#### Instruction
Rewrite every line of the rows below with "scientific name" changed to "binomial name" and everything else kept the same. Leave out the pictures.

#### Source material
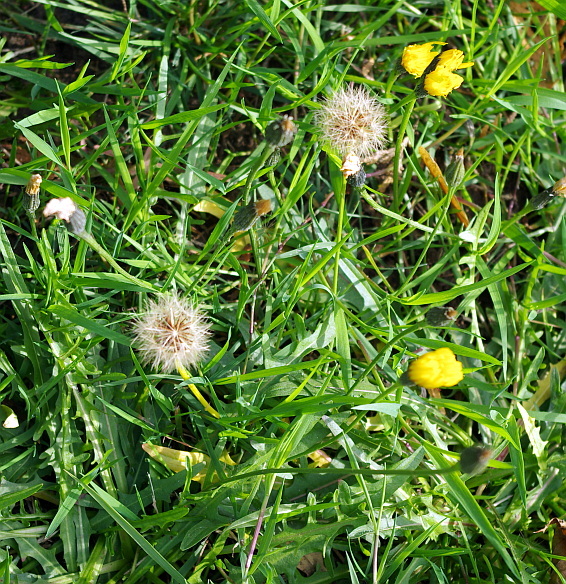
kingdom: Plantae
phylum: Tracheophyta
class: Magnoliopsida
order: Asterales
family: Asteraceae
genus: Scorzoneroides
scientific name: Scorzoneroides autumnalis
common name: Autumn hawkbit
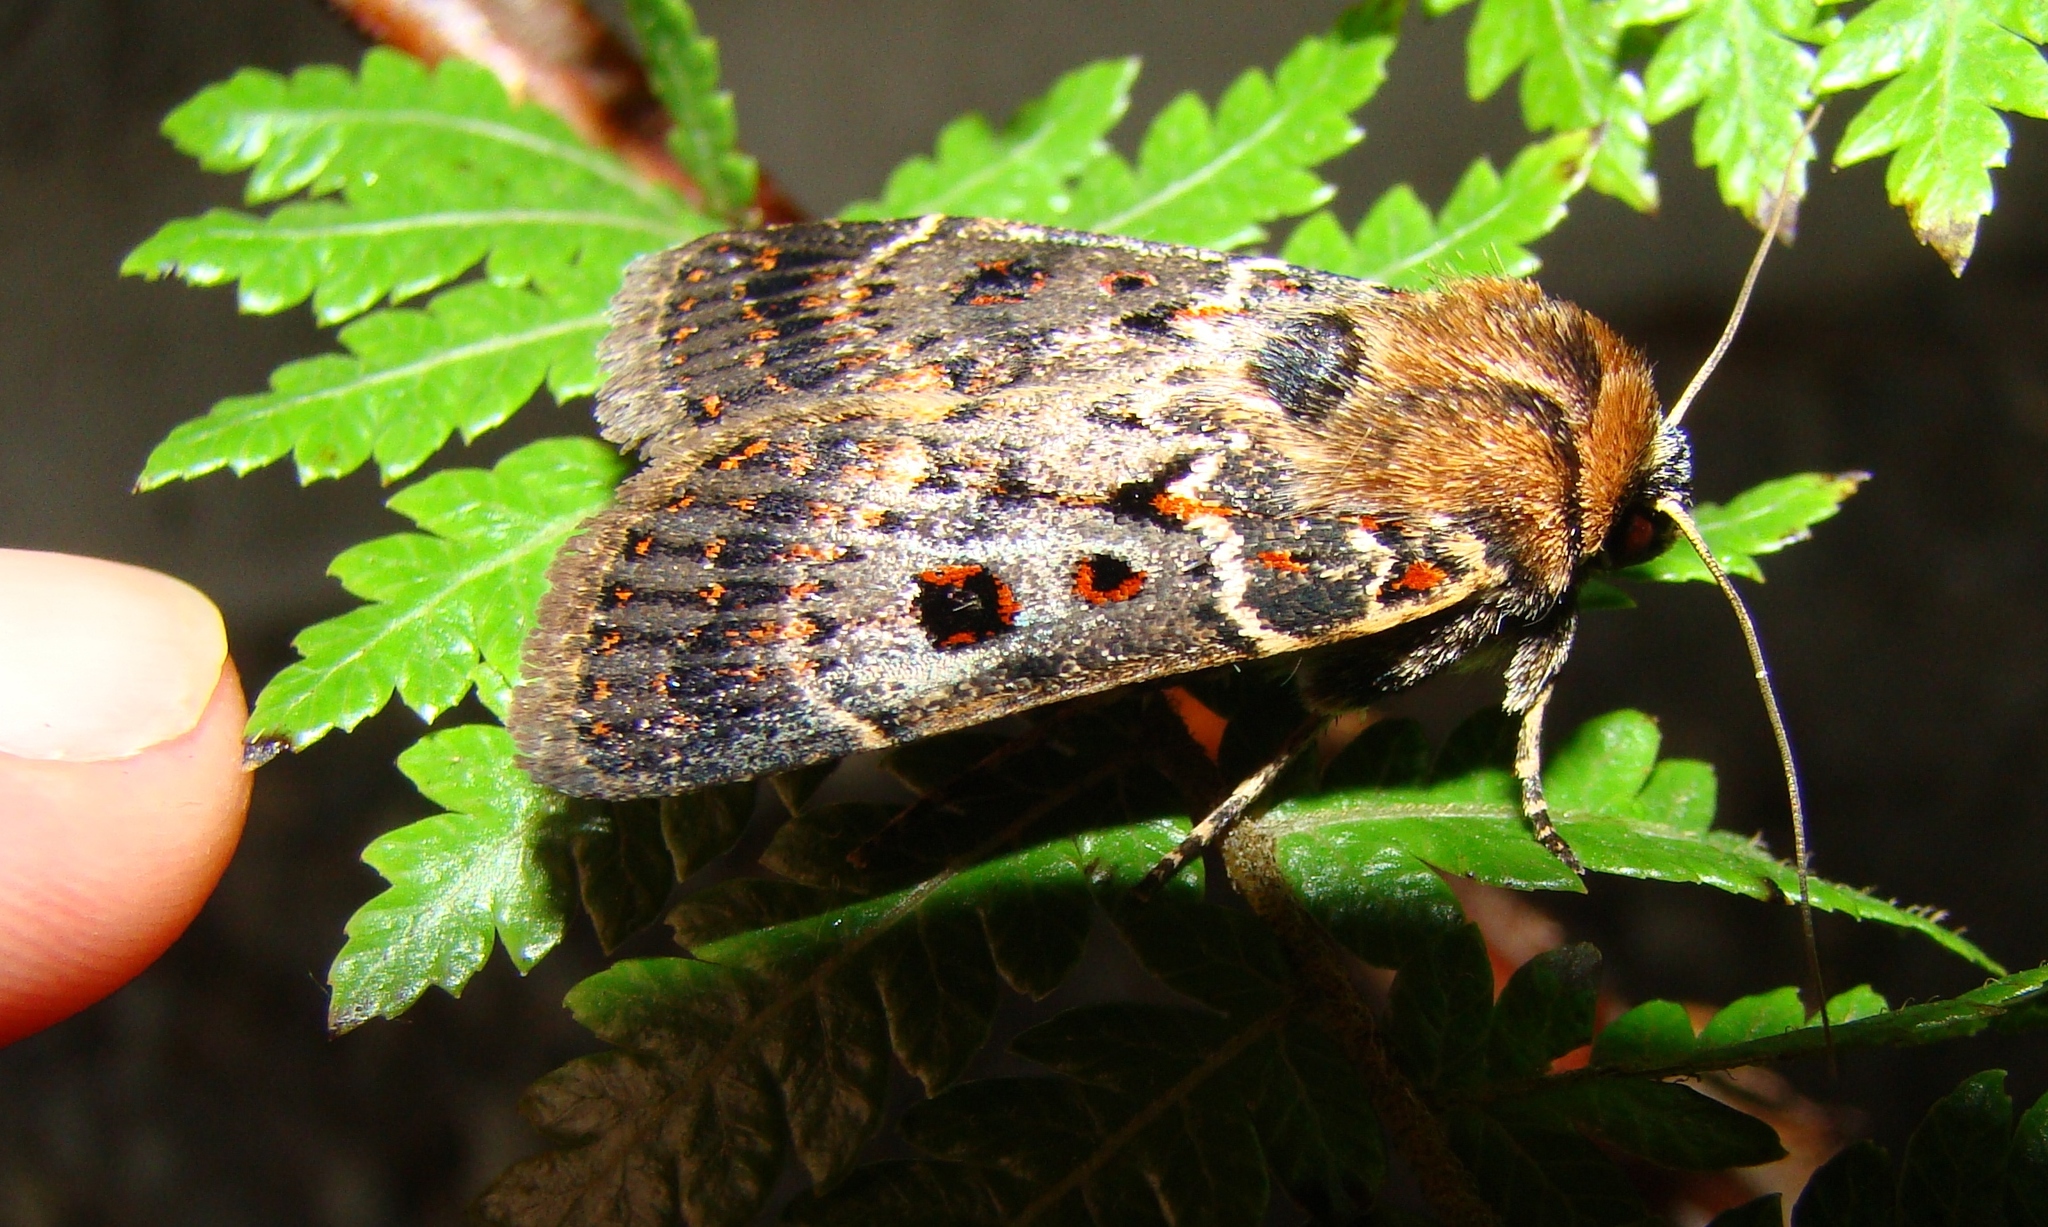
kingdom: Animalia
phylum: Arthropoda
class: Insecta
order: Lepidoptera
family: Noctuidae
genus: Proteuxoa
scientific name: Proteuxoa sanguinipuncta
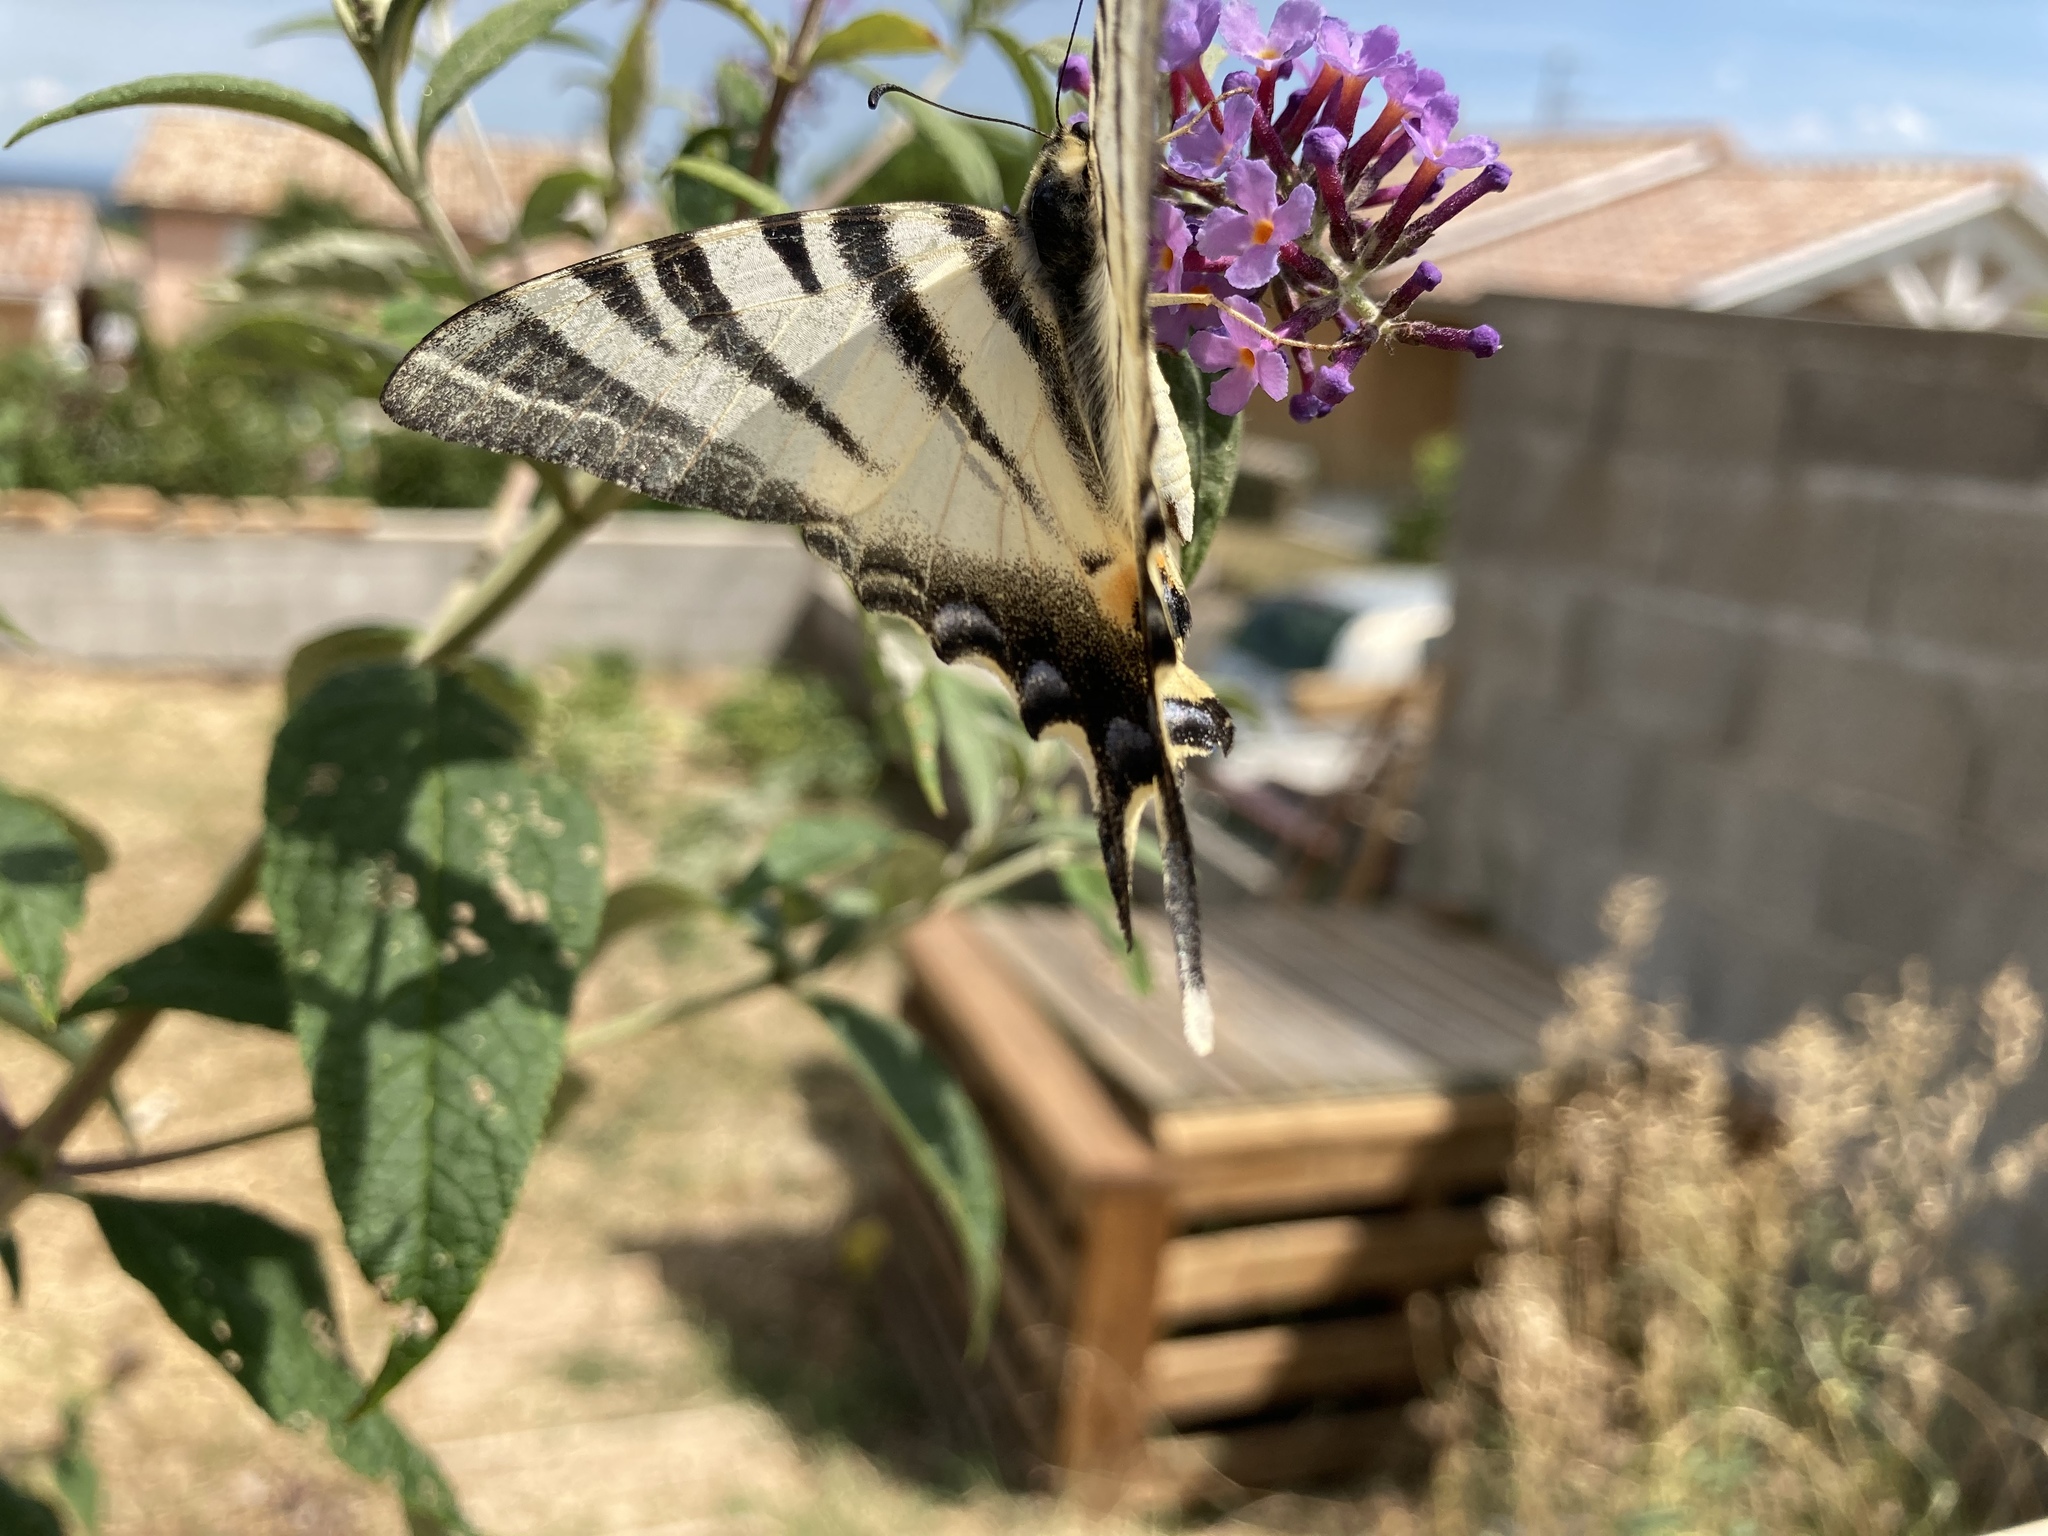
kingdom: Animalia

#### Exercise solution
kingdom: Plantae
phylum: Tracheophyta
class: Magnoliopsida
order: Asterales
family: Asteraceae
genus: Scorzoneroides
binomial name: Scorzoneroides autumnalis
common name: Autumn hawkbit
kingdom: Animalia
phylum: Arthropoda
class: Insecta
order: Lepidoptera
family: Noctuidae
genus: Proteuxoa
binomial name: Proteuxoa sanguinipuncta
kingdom: Animalia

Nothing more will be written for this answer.